DATASET SECTION:
***

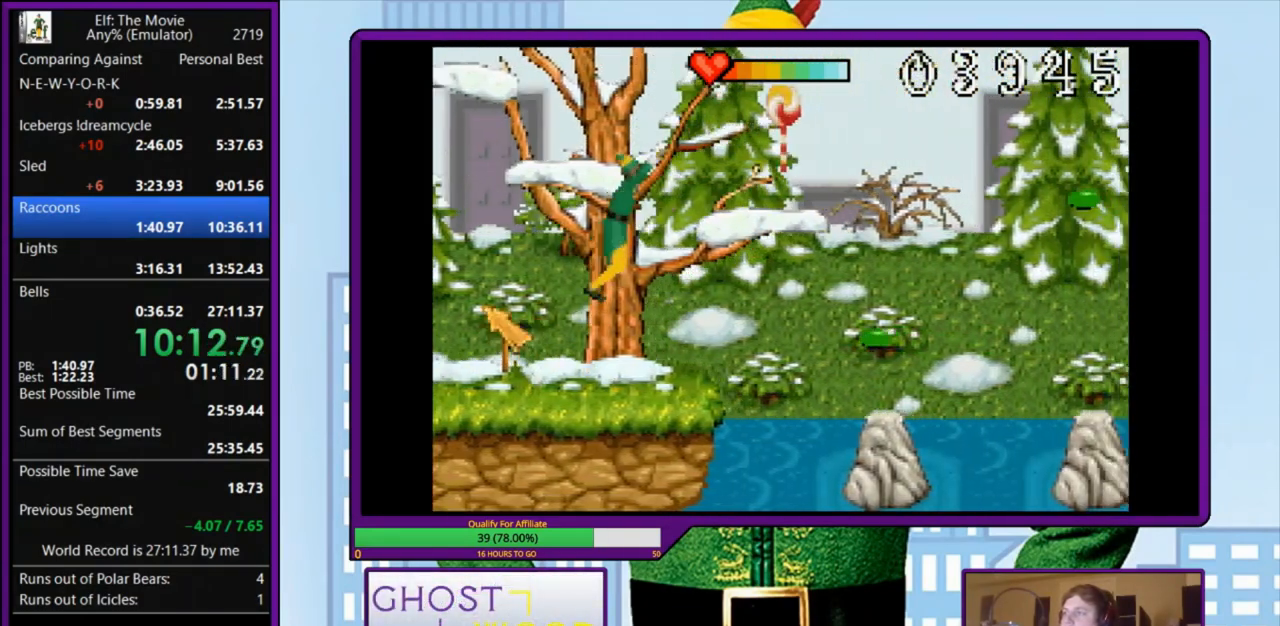
{"keys": ["right"], "events": [[333, "z", "up"]]}
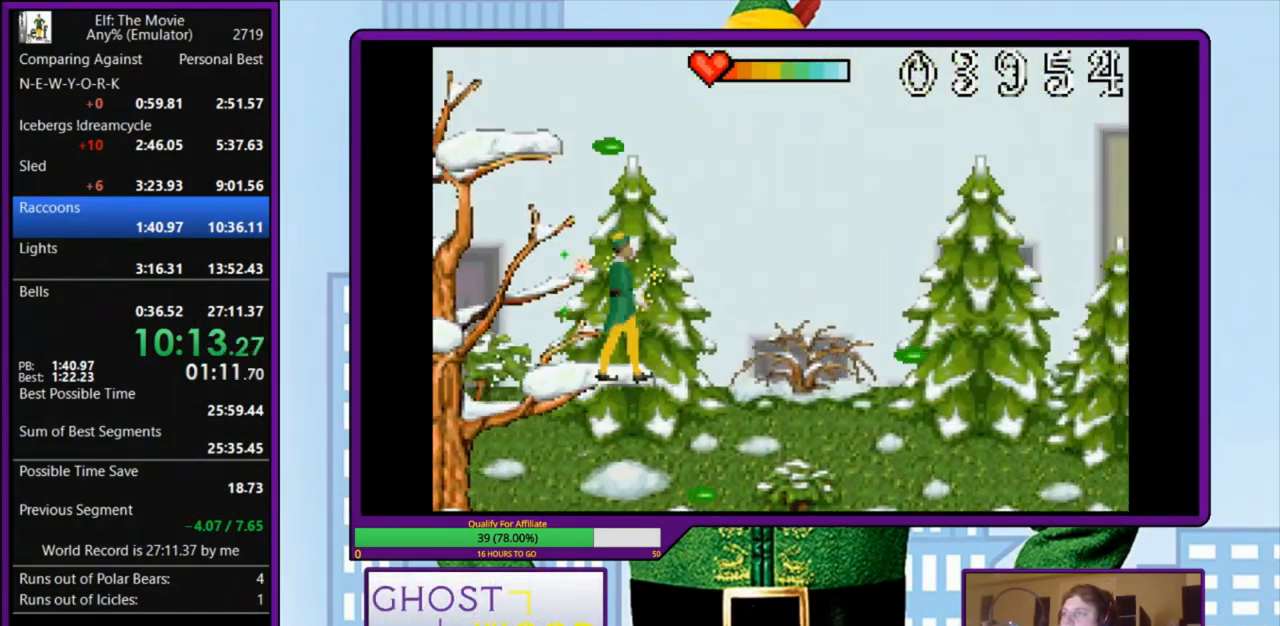
{"keys": [], "events": [[233, "right", "up"]]}
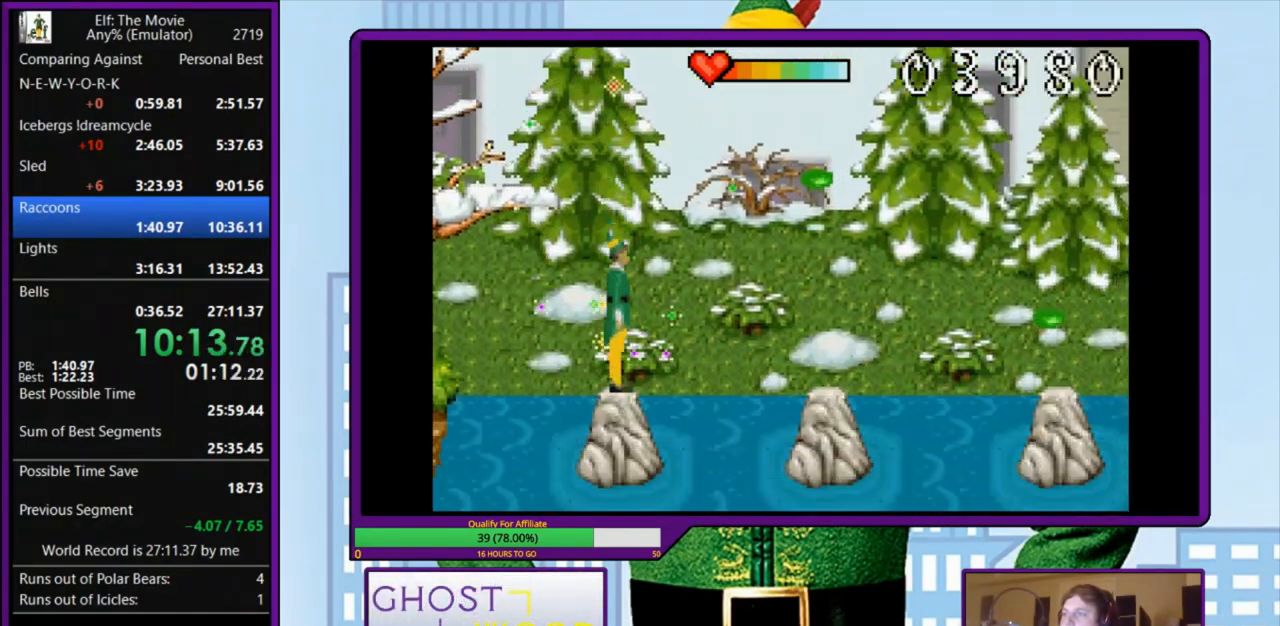
{"keys": ["right"], "events": [[67, "right", "down"], [67, "z", "down"], [200, "z", "up"]]}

***

Give the listing above again in its entirety, exactly as written and free of images.

{"keys": ["right"], "events": [[333, "z", "up"]]}
{"keys": [], "events": [[233, "right", "up"]]}
{"keys": ["right"], "events": [[67, "right", "down"], [67, "z", "down"], [200, "z", "up"]]}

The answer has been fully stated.